I never said Obamacare is socialized healthcare. I do believe that it was established to help send us in that direction. I know several of the normal posters are all for true socialized healthcare. I think there are pros and cons, slowing or killing the innovations we have enjoyed in medicine appears to be one of the cons.
 
Let's not forget about how prevalent Medicare fraud has become. And not just straight-up fraud for services that were never rendered, I mean the sanctioned kind from management of legitimate companies.

http://www.cbsnews.com/video/watch/?id=50136261n

Would the government do any better? I don't know but I'm not sure it could do much worse. $7.7 billion was recovered under the False Claims Act between 1/09 and 7/12.
 
That's why we need a payment systems like some other countries with national health care have. Where there's set fees for treating certain diseases, injuries etc., rather than paying various prices for each office visit, each test that's ordered etc. That way physicians don't have incentive to order a bunch of tests that aren't needed, or schedule more follow-ups than needed etc., to make more money.

The pay is the same for every patient with that condition, and they thus have no incentive to order any tests etc. for any reason other than feeling they're truly needed to best treat that individual patient.
 
Innovation for new drugs doesn't really matter when no one can afford them. Tomorrow someone could release a cure for HIV, but how many HIV patients would be able to afford it? That's our problem, we have great care, if you can afford it.
 
^ Thats the real argument when it comes to any sort of stance against the IPAB 'bureaucrats'. This is America and if someone with money wants to lose his wad on frivolous tests and unnecessary procedures we should allow it. Just watching that CBS link: Its funny to me that the places where the biggest fraud is taking place never innovate. Medicare has been defrauded by shitty old people homes since its creation. The fact that we never exercised any control over false choices when it comes to something like that is deplorable. Just seems like common sense to me. We pay , we should be allowed to set the standard.
 
[quote name='egofed']The IPAB gives unelected bureaucrats unprecedented powers to slash Medicare spending.[/QUOTE]
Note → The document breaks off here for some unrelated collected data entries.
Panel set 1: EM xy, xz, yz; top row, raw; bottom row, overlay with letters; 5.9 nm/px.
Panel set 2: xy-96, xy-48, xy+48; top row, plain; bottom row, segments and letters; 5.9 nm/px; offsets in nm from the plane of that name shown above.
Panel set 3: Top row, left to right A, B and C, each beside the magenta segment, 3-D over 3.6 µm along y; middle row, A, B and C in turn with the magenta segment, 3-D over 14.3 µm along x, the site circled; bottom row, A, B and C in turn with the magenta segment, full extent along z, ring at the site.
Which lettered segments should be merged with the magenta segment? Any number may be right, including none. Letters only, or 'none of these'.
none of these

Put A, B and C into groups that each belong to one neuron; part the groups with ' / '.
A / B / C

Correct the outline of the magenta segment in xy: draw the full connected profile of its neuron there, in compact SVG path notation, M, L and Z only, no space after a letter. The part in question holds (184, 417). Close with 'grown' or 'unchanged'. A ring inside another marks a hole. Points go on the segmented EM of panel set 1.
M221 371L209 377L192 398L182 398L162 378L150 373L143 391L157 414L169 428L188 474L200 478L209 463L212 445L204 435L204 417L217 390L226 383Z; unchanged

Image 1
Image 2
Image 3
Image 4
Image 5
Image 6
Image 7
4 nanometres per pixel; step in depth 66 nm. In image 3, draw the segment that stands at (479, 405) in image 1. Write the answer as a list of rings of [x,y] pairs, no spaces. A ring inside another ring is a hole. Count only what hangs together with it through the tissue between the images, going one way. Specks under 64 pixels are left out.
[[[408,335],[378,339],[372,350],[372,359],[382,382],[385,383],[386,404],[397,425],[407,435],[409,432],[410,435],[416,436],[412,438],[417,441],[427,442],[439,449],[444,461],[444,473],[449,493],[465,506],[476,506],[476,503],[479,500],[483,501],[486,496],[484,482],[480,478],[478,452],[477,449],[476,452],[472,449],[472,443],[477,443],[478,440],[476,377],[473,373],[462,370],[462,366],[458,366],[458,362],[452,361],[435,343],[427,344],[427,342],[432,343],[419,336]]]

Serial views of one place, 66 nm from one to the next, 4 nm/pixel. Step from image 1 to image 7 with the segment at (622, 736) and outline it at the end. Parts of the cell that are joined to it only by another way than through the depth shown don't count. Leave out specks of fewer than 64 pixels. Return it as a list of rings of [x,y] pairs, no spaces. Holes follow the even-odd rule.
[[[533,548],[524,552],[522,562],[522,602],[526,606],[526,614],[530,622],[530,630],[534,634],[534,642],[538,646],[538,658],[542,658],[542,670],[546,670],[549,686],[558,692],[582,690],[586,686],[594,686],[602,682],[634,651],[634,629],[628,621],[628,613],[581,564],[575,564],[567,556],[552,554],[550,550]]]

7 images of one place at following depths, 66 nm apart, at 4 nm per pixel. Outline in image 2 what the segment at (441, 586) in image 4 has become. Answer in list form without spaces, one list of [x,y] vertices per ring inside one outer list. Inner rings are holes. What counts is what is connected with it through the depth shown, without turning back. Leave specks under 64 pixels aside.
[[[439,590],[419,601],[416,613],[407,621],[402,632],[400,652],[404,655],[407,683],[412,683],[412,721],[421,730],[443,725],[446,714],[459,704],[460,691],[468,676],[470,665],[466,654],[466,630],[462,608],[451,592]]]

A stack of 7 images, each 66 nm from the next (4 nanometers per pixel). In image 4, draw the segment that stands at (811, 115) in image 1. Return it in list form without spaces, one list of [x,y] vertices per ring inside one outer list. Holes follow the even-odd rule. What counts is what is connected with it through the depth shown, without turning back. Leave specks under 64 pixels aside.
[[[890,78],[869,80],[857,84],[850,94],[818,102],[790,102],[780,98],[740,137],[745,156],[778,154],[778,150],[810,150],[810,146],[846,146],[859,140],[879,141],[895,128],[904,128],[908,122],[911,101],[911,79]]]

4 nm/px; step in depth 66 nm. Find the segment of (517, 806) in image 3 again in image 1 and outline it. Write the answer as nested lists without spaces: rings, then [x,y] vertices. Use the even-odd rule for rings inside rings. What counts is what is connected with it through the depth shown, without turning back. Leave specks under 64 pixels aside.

That sounds terrible phrased that way!

[quote name='dmaul1114']That way physicians don't have incentive to order a bunch of tests that aren't needed, or schedule more follow-ups than needed etc., to make more money.[/QUOTE]

Oh, that's what they're actually seeking to control by "slashing" Medicare spending.

It sounds so much awful when phrased by the right. Remember that when you think the left are guilty of "scare tactics."

When the left seeks to reign in spending and control waste - i.e., to do what the Republicans claim to be in support of - it's giving "unelected bureaucrats unprecedented powers." LOL.